It was mocked, it was ridiculed — and it was completely sold out in a matter of hours.
When Hormel announced in August that it was bringing pumpkin spice-flavored Spam to customers this fall, the idea drew more than a few skeptics — but apparently, it also caused a lot of people to draw their credit cards.
After the product went on sale on Spam.com and Walmart.com on Monday, September 23, the brand’s official Instagram announced within hours that it was totally gone.
Buzz-worthy: Hormel introduced pumpkin spice-flavored Spam this month
Going, going, gone! It went on sale on September 23 and sold out that same day
‘Step aside, pumpkin spice lattes. The fall is now SPAM Pumpkin Spice season,’ the landing page of the limited-edition product reads, teasing ‘hints of cinnamon, clove, allspice, and nutmeg.
‘Fry it up with waffles, hash or eggs to make the perfect breakfast or brunch pairing. You’ll be so in love with this flavor, you might start calling it pumpkin.’
The product idea was a controversial one, but it’s clear there are plenty of fans out there.
‘Turns out it was pretty popular,’ the brand wrote on Instagram, announcing that the $8.98 two-packs had sold out.
‘What are you cooking up with your SPAM Pumpkin Spice? If you didn’t get your hands on any, we have 15 other flavorful varieties you can enjoy. And maybe someone will be generous enough to share their 2-pack with you.’
Several commenters are crushes that they didn’t manage to buy any before it sold out.
‘Please bring it back! I missed it!’ wrote one.
Try it? Hormel recommends it in several recipes, including grilled cheese, waffles, and a fall vegetable hash
‘Will you PLEASE do another run of it? Sounds like a lot of people missed out,’ said another.
Those who managed to get some were celebrating.

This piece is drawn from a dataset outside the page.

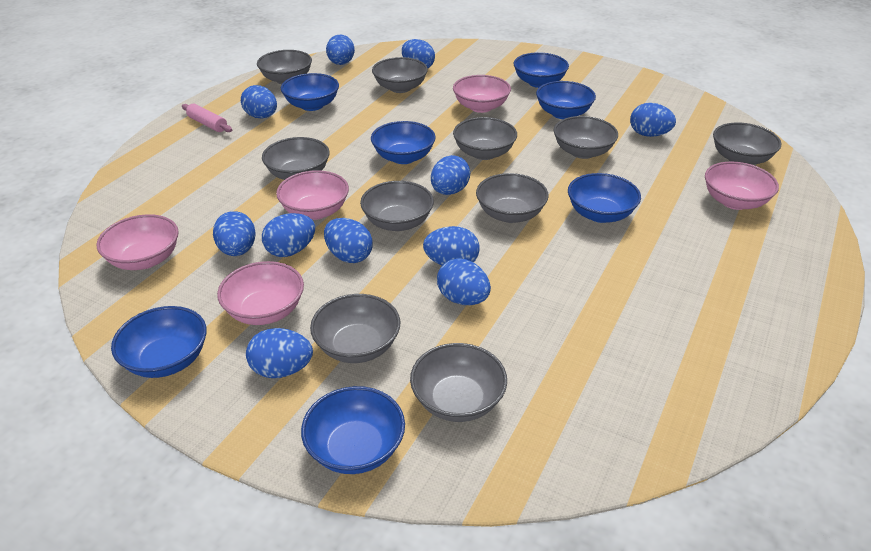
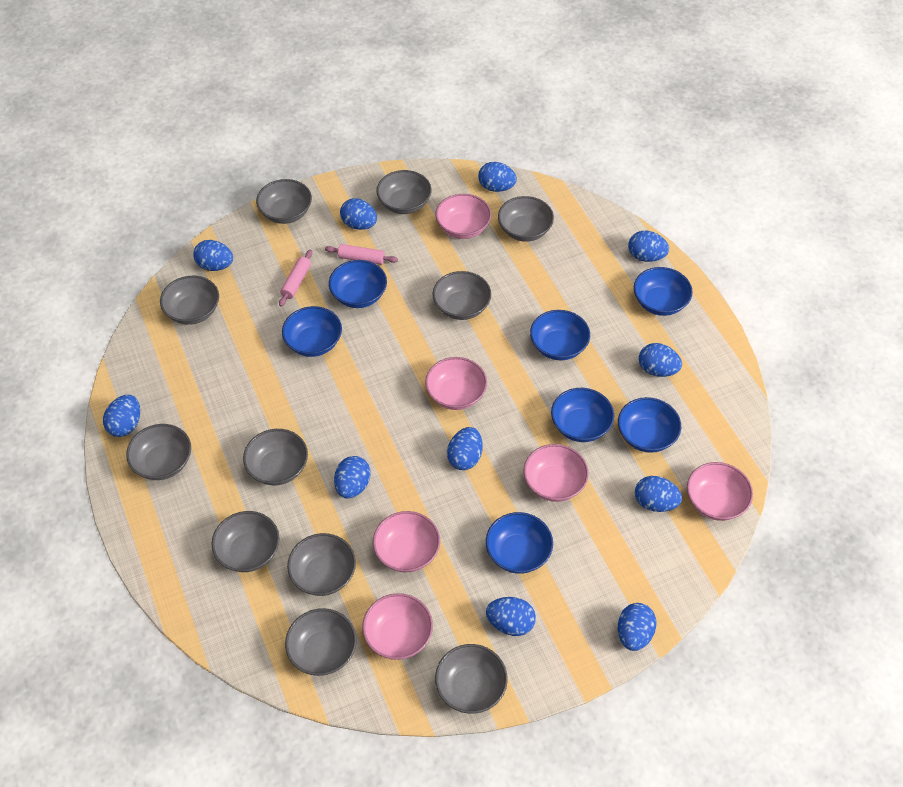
grey bowl: 10 -> 11
pink bowl: 5 -> 6
pink rolling pin: 1 -> 2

‘I got 8 cans!! Can’t wait to regret it,’ wrote one, while another chimed in: ‘THANK GOD I ordered early!’
In demand: The $8.98 two-packs are now popping up on eBay for around $25 each
Some who managed to snap them up are even re-selling them on eBay for $25 per pack.
Editors at the Daily Meal managed to try the new variety of the canned pork product first introduced during the Great Depression, and they agreed that it’s not terrible.
‘Although this is one of the more peculiar pumpkin spice products on the market, surprisingly, the general consensus was that the flavor really wasn’t bad,’ they said.
‘It certainly had that soft texture that anyone who’s had Spam will be familiar with, as well as the expected salty, porky Spam flavor. Cinnamon, clove, allspice and nutmeg shared center stage with the rich and savory Spam flavor, however, along with a hint of sweetness.’
The tasters thought it would go well with eggs, waffles, and other breakfast foods.
Real deal! It may very well sound like a spoof product, particularly because Hormel did, in fact, joke about selling it in October 2017
In fact, Hormel recommends it in several recipes, including grilled cheese, waffles, and a fall vegetable hash.
Still, pumpkin spice Spam may very well sound like a spoof product, particularly because Hormel did, in fact, joke about selling it in October 2017.
At the time, the brand shared a mock-up a container on Facebook and captioned it, ‘Just in time for fall — SPAM® Pumpkin Spice! Ok, it might not be real, but you can still put it on your holiday wishlist! Would you?’
But while they may have expected horrified reactions, several of the commenters indicated that they’d be willing to try it.
‘I wanted to be upset, but honestly it might come out like a festive ham kind of,’ wrote one.
‘It might actually be kinda good,’ said another, while a third commented: ‘It’s just cinnamon and nutmeg. Might not be all that bad.’